Taksirli suçlar, kusur ve hukuka aykırılık
Taksirle işlenen suçlar açısından kusur, kişinin işlediği haksızlık teşkil eden fiilden dolayı kınanması gerektiği konusundaki yargıyı ifade eder. Bu durumda dikkat ve özen yükümlülüğüne aykırı davranmak suretiyle taksirli bir haksızlığı gerçekleştiren kişi, böyle bir fiili işlemesi nedeniyle kınanabilmesi durumunda cezalandırılır.
Taksirli suçlar açısından da kasıtlı suçlar gibi kusur yargısında bulunulabilmesi yönünden aranan ilk unsur, failin akli sağlığı ve yaşına bağlı olan kusur yeteneğidir. Kusur yeteneği olmayan bir kimse, taksir alanında da kusurlu hareket edemez. Kusur yeteneği olmayan bir kimse belli şartlar altında, objektif özen yükümlülüğüne aykırı hareket edebilir. Bu bakımdan kusur yeteneği olmayan kişilere güvenlik tedbiri uygulanabilir.

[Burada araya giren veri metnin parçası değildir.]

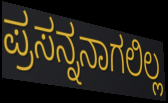
ಪ್ರಸನ್ನನಾಗಲಿಲ್ಲ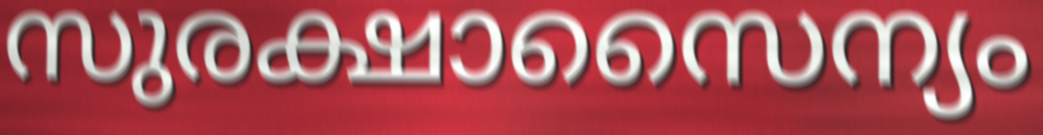
സുരക്ഷാസൈന്യം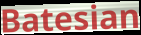
Batesian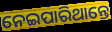
ନେଇପାରିଥାନ୍ତେ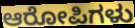
ಆರೋಪಿಗಳು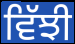
ਵਿੱਝੀ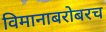
विमानाबरोबरच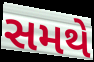
સમથે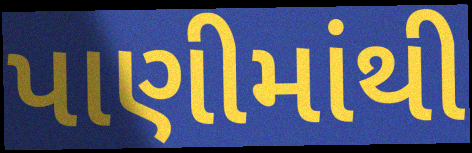
પાણીમાંથીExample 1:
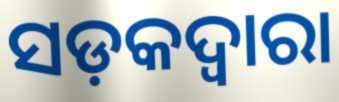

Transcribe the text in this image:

ସଡ଼କଦ୍ୱାରା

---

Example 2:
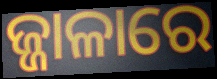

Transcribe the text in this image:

ଜ୍ଜାଳାରେ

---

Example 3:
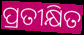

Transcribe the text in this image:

ପ୍ରତୀକ୍ଷିତ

TCK’nın 22/4 fıkrasına göre ceza failin kusuruna göre belirlenir. Kusurluluk normatif bir değerlendirmeyle ancak hâkim tarafından belirlenebilir. Bu konuda bilirkişi incelemesi yaptırılamaz.

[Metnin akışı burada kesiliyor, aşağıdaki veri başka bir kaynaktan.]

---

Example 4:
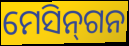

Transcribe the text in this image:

ମେସିନ୍‌ଗନ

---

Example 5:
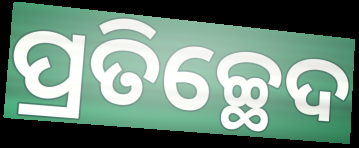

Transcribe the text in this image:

ପ୍ରତିଚ୍ଛେଦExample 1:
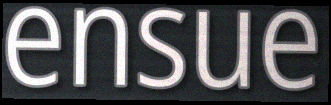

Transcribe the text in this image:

ensue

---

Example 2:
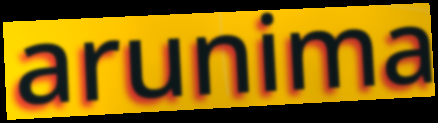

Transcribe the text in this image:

arunima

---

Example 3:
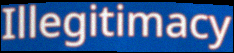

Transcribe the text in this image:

Illegitimacy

Taksirli suçlarda HAGB kararı verilebilir mi?
Taksirli suçlarda HAGB kararı verilebilir mi? Taksirle işlenen suçlar açısından sanık hakkında önceden kesinleşmiş mahkumiyet kararı bulunsa dahi hükmün açıklanmasının geri bırakılması kararı (HAGB) verilebilir (örneğin; trafik kazası, iş kazası veya başka bir taksirli fiil ile ölüm veya yaralama suçlarından mahkumiyet).

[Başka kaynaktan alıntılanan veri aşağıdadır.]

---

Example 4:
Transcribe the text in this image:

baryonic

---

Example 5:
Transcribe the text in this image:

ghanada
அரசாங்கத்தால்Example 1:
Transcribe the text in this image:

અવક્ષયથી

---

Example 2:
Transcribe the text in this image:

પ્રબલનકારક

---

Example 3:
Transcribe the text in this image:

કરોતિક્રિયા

Taksirli suçlar hangileridir?
Taksirli suçlar hangileridir? Taksirli suçların bazıları şunlardır:
- Taksirle öldürme suçu (TCK 85),
- Taksirle yaralama (TCK 89),
- Taksirli iflas (TCK 162),
- Genel güvenliğin taksirle tehlikeye sokulması (TCK 171),
- Atom enerjisi ile patlamaya sebebiyet verme (TCK 173),
- Trafik güvenliğini taksirle tehlikeye sokma (TCK 180),
- Çevrenin taksirle kirletilmesi (TCK 182),
- Devletin güvenliğine ve siyasal yararlarına ilişkin bilgileri açıklama (TCK 329),
- Yasaklanan bilgileri açıklama (TCK 336),
- Taksir sonucu casusluk fiillerinin işlenmesi (TCK 338)
Taksirli suçların memuriyete etkisi
Taksirli suçlar hariç olmak üzere ibaresi ne anlama gelir?
Bu ibare taksirli suçların memuriyete etkisi ile ilgilidir. 657 sayılı Devlet Memurları Kanunu’nun 48. maddesinde hangi suçları işleyenlerin memur olmayacağı belirlenmiştir.
Buna göre; taksirli suçlar ve aşağıda sayılan suçlar dışında tecil edilmiş hükümler hariç olmak üzere, ağır hapis veyahut 6 aydan fazla hapis veyahut affa uğramış olsalar bile Devletin şahsiyetine karşı işlenen suçlarla, zimmet, ihtilas, irtikap, rüşvet, hırsızlık, dolandırıcılık, sahtecilik, inancı kötüye kullanma, dolanlı iflas gibi yüz kızartıcı veya şeref ve haysiyeti kırıcı suçtan veya istimal ve istihlak kaçakçılığı hariç kaçakçılık, resmi ihale ve alım satımlara fesat karıştırma, Devlet sırlarını açığa vurma suçlarından dolayı hükümlü bulunanlar memur olamaz (m. 48/A-5).
Çalışılacak olan kurumun özel ve diğer mevzuatında özel bir hüküm bulunabilir. Özel düzenlemede yer alan şartları taşımayan kişinin de memur olması mümkün olamaz. Örneğin; 2802 sayılı Hakimler ve Savcılar Kanunu‘nun 8. maddesine taksirli suçlar hariç olmak üzere üç aydan fazla hapis veya affa uğramış olsa bile belli suçlarından dolayı hükümlü bulunmamak veya bu suçlardan veya taksirli suçlar hariç olmak üzere üç aydan fazla hürriyeti bağlayıcı cezayı gerektiren bir fiilden dolayı soruşturma veya kovuşturma altında olmamak zorunludur.
Ayrıca milletvekili seçilme yeterliliği ile ilgili olarak da Anayasa’da bir düzenleme mevcuttur. Anayasa’nın, milletvekili seçilme yeterliliğine ilişkin 76. maddesinde; taksirli suçlar hariç olmak üzere toplam bir yıl veya daha fazla hapis ile ağır hapis cezasına hüküm giymiş olanlar milletvekili seçilemez.